Exercises To Practice and Points To Ponder – Exercise Clock!


Louise Hillman

Exercise Clock

Imagine you are sitting in the middle of the analogue clock face above, with your horse’s neck straight in front of you facing 12 and his tail facing 6. Your left leg faces 9 and your right 3.

Start with your elbows bent and your hands carried independently of the horse’s neck/wither. Be careful to keep your arm weight in your upper arms (bicep muscle) so there is none of your arm weight interfering with the contact to the horse’s head. You may have  a bit in the horse’s mouth, or you may be riding bitless or in a headcollar.  Whatever you normally ride with will suffice, so long as you are safe and both used to that tack.

Ride your horse as usual, doing your normal routine.  This exercise works regardless of the type of riding/discipline you follow and location you ride in (such as hacking out, riding in a field/paddock, along the beach or in an arena).

While you are riding take note in which direction the energy/intent in your hands and arms

moves in relation to the clock face.

How many times does your left arm/hand’s energy/intent move towards 10, 11 or 12, how many times towards 4, 5 and 6?

How many times does your right arm/hand’s energy/intent move towards 12, 1 or 2 and how many times towards 8, 7 and 6?

When half halting or halting, how many times do both arms think neutral/still in their normal position and how many times does their energy go towards 6?

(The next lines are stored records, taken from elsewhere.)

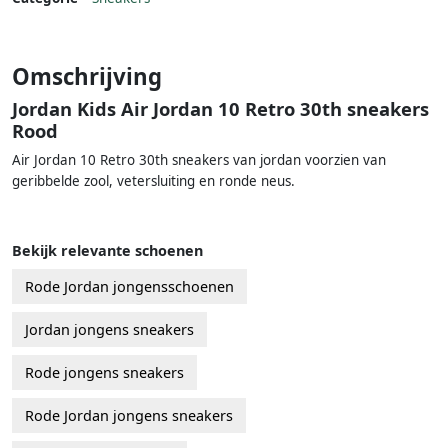
Omschrijving
Jordan Kids Air Jordan 10 Retro 30th sneakers
Rood
Air Jordan 10 Retro 30th sneakers van jordan voorzien van
geribbelde zool, vetersluiting en ronde neus.
Bekijk relevante schoenen
Rode Jordan jongensschoenen
Jordan jongens sneakers
Rode jongens sneakers
Rode Jordan jongens sneakers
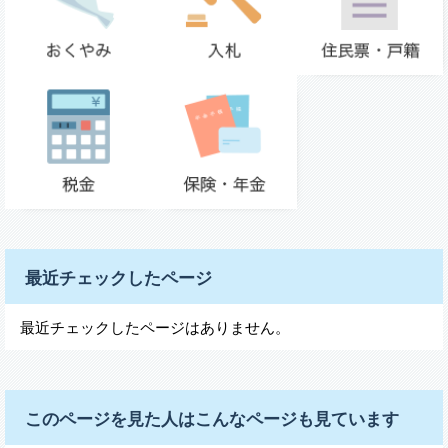
最近チェックしたページ
最近チェックしたページはありません。
このページを見た人はこんなページも見ています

How many times does the energy push downwards onto the clock face itself? How many times do your hands remain floating above the clock-face?

Hand Position

Ideally your hands float above the clock-face and your hand energy/intent stays towards the top half of the clock’s numbers and your restraining aid sits in the centre, rather than drawing back towards 4, 5, 6, 7 or 8.


We know the horse predominantly balances with his head and neck, while the human is designed to predominantly balance with her arms and hands. Thus, contact and connection between the horse and rider will always provide challenges.

The FEI definition of contact is as follows:

“Contact is the soft, steady connection between the rider’s hand and the horse’s mouth. The horse should go rhythmically forward from the rider’s driving aids and ‘seek’ contact with the rider’s hand, thus ‘going into’ the contact. The horse seeks the contact and the rider provides the contact.”

So why do we use words like: ‘take up a contact’, ‘take the reins’, ‘hold the contact’.

If you were to use the verbs ‘take’ and ‘hold’ in a different context, the likely direction of your energy would be towards you (6 o’clock in the clock exercise). Whereas the word ‘provide’ tends to make on think of allowing, or offering in a forward motion.

So how can each of us change the words we use to subliminally help ourselves, and others we talk with, to use our hands and arms in a more forward, elastic manner?